Acute idiopathic maculopathy (AIM) is a rare condition that is characterised by acute severe vision loss often preceded by a flu-like illness. It was first described by Yannuzzi et al. who, in 1991, reported a series of 9 patients with preceding viral illness presenting with sudden severe unilateral vision loss associated with a serous macula detachment.1
Patients are typically young adults who present with acute onset of a central scotoma, often only in one eye but bilateral cases have been described, hence the preferred nomenclature of acute idiopathic maculopathy (AIM) rather than unilateral acute idiopathic maculopathy (UAIM).2
Depending on the time of presentation following disease onset, patients will usually have a serous retinal detachment with an underlying greyish/yellow plaque at the level of the retinal pigment epithelium (RPE). Intraretinal haemorrhages, as in this case, are not uncommon and vitreous cells may be present as well as some disc swelling.1-3 The lesion may appear similar to choroidal neovascularization. Fluorescein angiography demonstrates irregular early hyper- and hypofluorescence followed by late staining. Optical coherence tomography (OCT) demonstrates subretinal fluid and choroidal thickening.2,3
The symptoms usual develop after a viral prodrome of sore throat and fever and has been linked to Coxsackie virus infection3,4. This was the case in this patient where he had signs of Hand, Foot and Mouth disease and Coxsackie viral tires consistent with acute infection. Whether AIM is due to direct viral infection, or an immune related phenomenon triggered by the infection is unclear.3
The disease is characterised by a spontaneous recovery over several weeks with near-complete recovery of vision (most patients have a final vision of greater than 6/7.5)1-3. There has been a single case report of recurrent AIM.5 After resolution of the macular detachment, a lasting ‘‘bull’s-eye’’ pattern composed of RPE hyperpigmentation surrounded by hypopigmented atrophic changes develop at the site of the previous serous retinal detachment.1-3 The OCT demonstrates resolution of the subretinal fluid but variable recovery of the ellipsoid layer (photoreceptors). This longstanding RPE damage can predispose to late choroidal neovascularisation.2
Take home points
- Acute idiopathic maculopathy (AIM) is characterized by acute vision loss in a young adult caused by a serous macular detachment.

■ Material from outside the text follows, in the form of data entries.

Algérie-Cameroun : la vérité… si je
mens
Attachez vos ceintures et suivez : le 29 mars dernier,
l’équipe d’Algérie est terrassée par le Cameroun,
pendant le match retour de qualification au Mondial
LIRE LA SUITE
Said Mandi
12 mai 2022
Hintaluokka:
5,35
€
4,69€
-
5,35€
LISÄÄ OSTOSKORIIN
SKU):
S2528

- It is often preceded by a flu-like illness and has been linked to Coxsackie virus infection and Hand, Foot and Mouth disease.

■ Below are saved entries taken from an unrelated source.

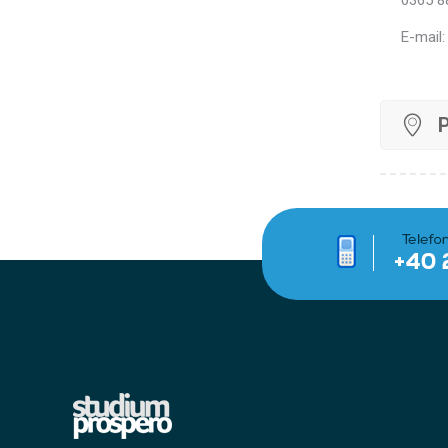
0365 8
E-mail:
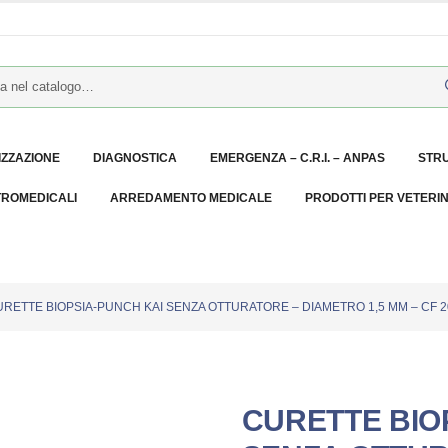
IZZAZIONE
DIAGNOSTICA
EMERGENZA – C.R.I. – ANPAS
STR
TROMEDICALI
ARREDAMENTO MEDICALE
PRODOTTI PER VETERI
RETTE BIOPSIA-PUNCH KAI SENZA OTTURATORE – DIAMETRO 1,5 MM – CF 2
CURETTE BIO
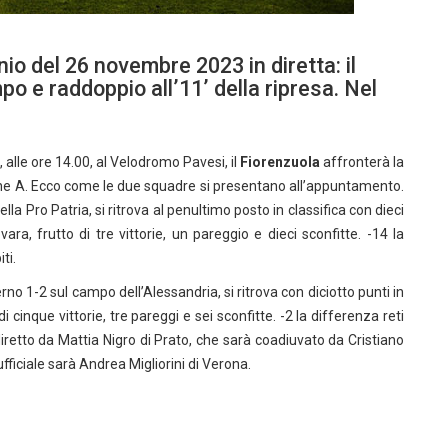
io del 26 novembre 2023 in diretta: il
po e raddoppio all’11’ della ripresa. Nel
, alle ore 14.00, al Velodromo Pavesi, il
Fiorenzuola
affronterà la
rone A. Ecco come le due squadre si presentano all’appuntamento.
la Pro Patria, si ritrova al penultimo posto in classifica con dieci
ra, frutto di tre vittorie, un pareggio e dieci sconfitte. -14 la
ti.
no 1-2 sul campo dell’Alessandria, si ritrova con diciotto punti in
 cinque vittorie, tre pareggi e sei sconfitte. -2 la differenza reti
 diretto da Mattia Nigro di Prato, che sarà coadiuvato da Cristiano
ufficiale sarà Andrea Migliorini di Verona.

- AIM is most commonly unilateral, however, bilateral cases have been reported.
- AIM resolves spontaneously with good visual recovery but a characteristic Bull’s eye retinal pigment epithelial scar remains and can be complicated by choroidal neovascularization (CNV).
- Yannuzzi LA, Jampol LM, Rabb MF et al. Unilateral acute idiopathic maculopathy. Arch Ophthalmol. 1991; 109(10): 1411-1416.

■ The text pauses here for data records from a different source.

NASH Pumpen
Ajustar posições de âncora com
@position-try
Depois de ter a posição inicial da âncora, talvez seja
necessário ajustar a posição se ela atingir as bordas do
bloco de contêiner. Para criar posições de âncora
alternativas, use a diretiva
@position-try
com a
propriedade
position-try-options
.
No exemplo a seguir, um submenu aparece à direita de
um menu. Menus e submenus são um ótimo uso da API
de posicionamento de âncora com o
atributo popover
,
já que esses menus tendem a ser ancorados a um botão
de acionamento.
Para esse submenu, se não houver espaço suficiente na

- Freund KB, Yannuzzi LA, Barile GR et al. The expanding clinical spectrum of unilateral acute idiopathic maculopathy. Arch Ophthalmol. 1996;114(5): 555-559.
- Jung CS, Payne JF, Bergstrom CS et al. Multimodal Diagnostic Imaging in Unilateral Acute Idiopathic Maculopathy. Arch Ophthalmol. 2012; 130(1): 50-6
- Beck AP, Jampol LM, Glaser DA, Pollack JS. Is coxsackie virus the cause of unilateral acute idiopathic maculopathy Arch Ophthalmol. 2004; 122(1): 121-123
- Xu H, Lin P. Unilateral recurrent acute idiopathic maculopathy. Graefes Archive for Clinical & Experimental Ophthalmology.2011; 249(6): 941-4.